[Directive] Extract every record, exactly as written, and ignore the pictures.

[Exercise data]
========
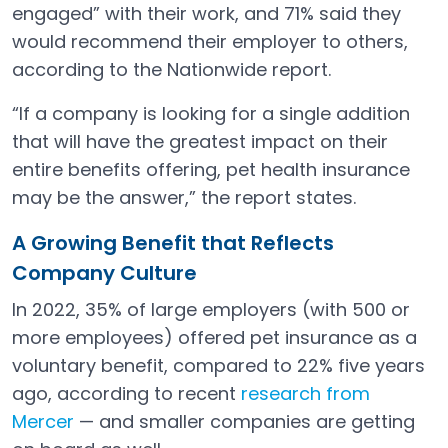
engaged” with their work, and 71% said they
would recommend their employer to others,
according to the Nationwide report.
“If a company is looking for a single addition
that will have the greatest impact on their
entire benefits offering, pet health insurance
may be the answer,” the report states.
A Growing Benefit that Reflects
Company Culture
In 2022, 35% of large employers (with 500 or
more employees) offered pet insurance as a
voluntary benefit, compared to 22% five years
ago, according to recent
research from
Mercer
— and smaller companies are getting
Open in a new tab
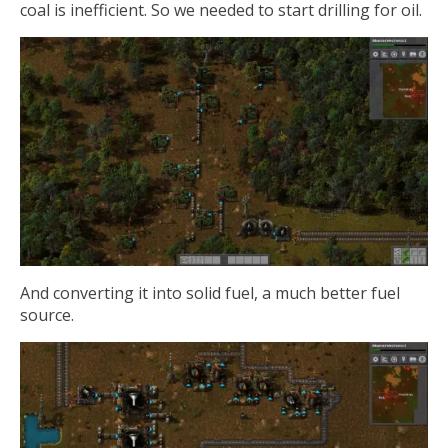
coal is inefficient. So we needed to start drilling for oil.
And converting it into solid fuel, a much better fuel
source.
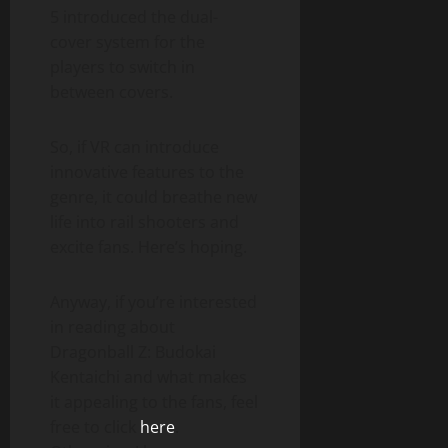
5 introduced the dual-
cover system for the
players to switch in
between covers.
So, if VR can introduce
innovative features to the
genre, it could breathe new
life into rail shooters and
excite fans. Here’s hoping.
Anyway, if you’re interested
in reading about
Dragonball Z: Budokai
Kentaichi and what makes
it appealing to the fans, feel
free to click
here
.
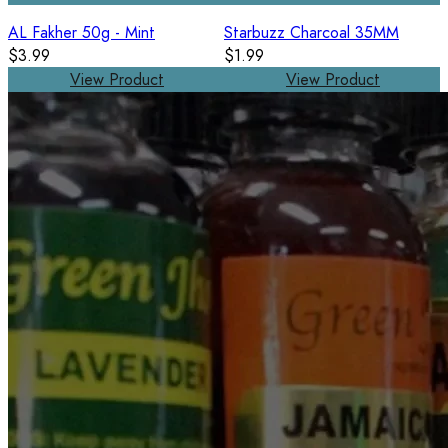
AL Fakher 50g - Mint
Starbuzz Charcoal 35MM
$3.99
$1.99
View Product
View Product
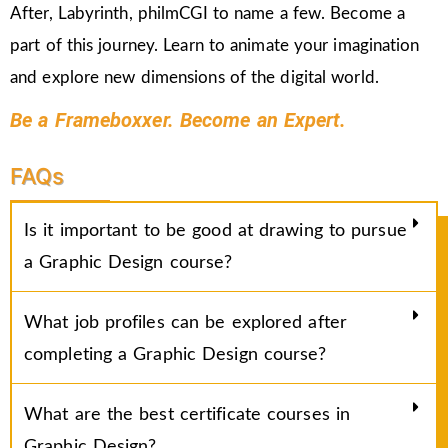
After, Labyrinth, philmCGI to name a few. Become a
part of this journey. Learn to animate your imagination
and explore new dimensions of the digital world.
Be a Frameboxxer. Become an Expert.
FAQs
Is it important to be good at drawing to pursue
a Graphic Design course?
What job profiles can be explored after
completing a Graphic Design course?
What are the best certificate courses in
Graphic Design?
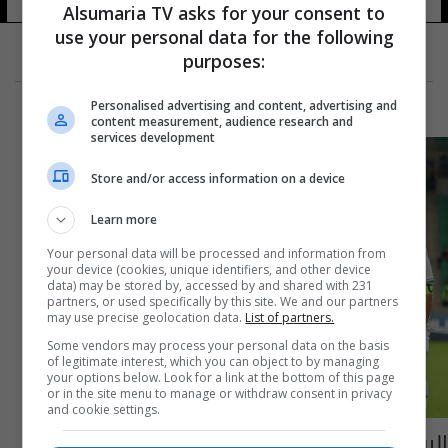
Alsumaria TV asks for your consent to
use your personal data for the following
purposes:
Personalised advertising and content, advertising and
content measurement, audience research and
services development
Store and/or access information on a device
Learn more
Your personal data will be processed and information from
your device (cookies, unique identifiers, and other device
data) may be stored by, accessed by and shared with 231
partners, or used specifically by this site. We and our partners
may use precise geolocation data.
List of partners.
Some vendors may process your personal data on the basis
of legitimate interest, which you can object to by managing
your options below. Look for a link at the bottom of this page
or in the site menu to manage or withdraw consent in privacy
and cookie settings.
اليوم.. شباب العراق بمواجهة استراليا في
========
[Expected answer]
engaged” with their work, and 71% said they
would recommend their employer to others,
according to the Nationwide report.
“If a company is looking for a single addition
that will have the greatest impact on their
entire benefits offering, pet health insurance
may be the answer,” the report states.
A Growing Benefit that Reflects
Company Culture
In 2022, 35% of large employers (with 500 or
more employees) offered pet insurance as a
voluntary benefit, compared to 22% five years
ago, according to recent
research from
Mercer
— and smaller companies are getting
Open in a new tab
coal is inefficient. So we needed to start drilling for oil.
And converting it into solid fuel, a much better fuel
source.
5 introduced the dual-
cover system for the
players to switch in
between covers.
So, if VR can introduce
innovative features to the
genre, it could breathe new
life into rail shooters and
excite fans. Here’s hoping.
Anyway, if you’re interested
in reading about
Dragonball Z: Budokai
Kentaichi and what makes
it appealing to the fans, feel
free to click
here
.
AL Fakher 50g - Mint
Starbuzz Charcoal 35MM
$3.99
$1.99
View Product
View Product
After, Labyrinth, philmCGI to name a few. Become a
part of this journey. Learn to animate your imagination
and explore new dimensions of the digital world.
Be a Frameboxxer. Become an Expert.
FAQs
Is it important to be good at drawing to pursue
a Graphic Design course?
What job profiles can be explored after
completing a Graphic Design course?
What are the best certificate courses in
Graphic Design?
Alsumaria TV asks for your consent to
use your personal data for the following
purposes:
Personalised advertising and content, advertising and
content measurement, audience research and
services development
Store and/or access information on a device
Learn more
Your personal data will be processed and information from
your device (cookies, unique identifiers, and other device
data) may be stored by, accessed by and shared with 231
partners, or used specifically by this site. We and our partners
may use precise geolocation data.
List of partners.
Some vendors may process your personal data on the basis
of legitimate interest, which you can object to by managing
your options below. Look for a link at the bottom of this page
or in the site menu to manage or withdraw consent in privacy
and cookie settings.
اليوم.. شباب العراق بمواجهة استراليا في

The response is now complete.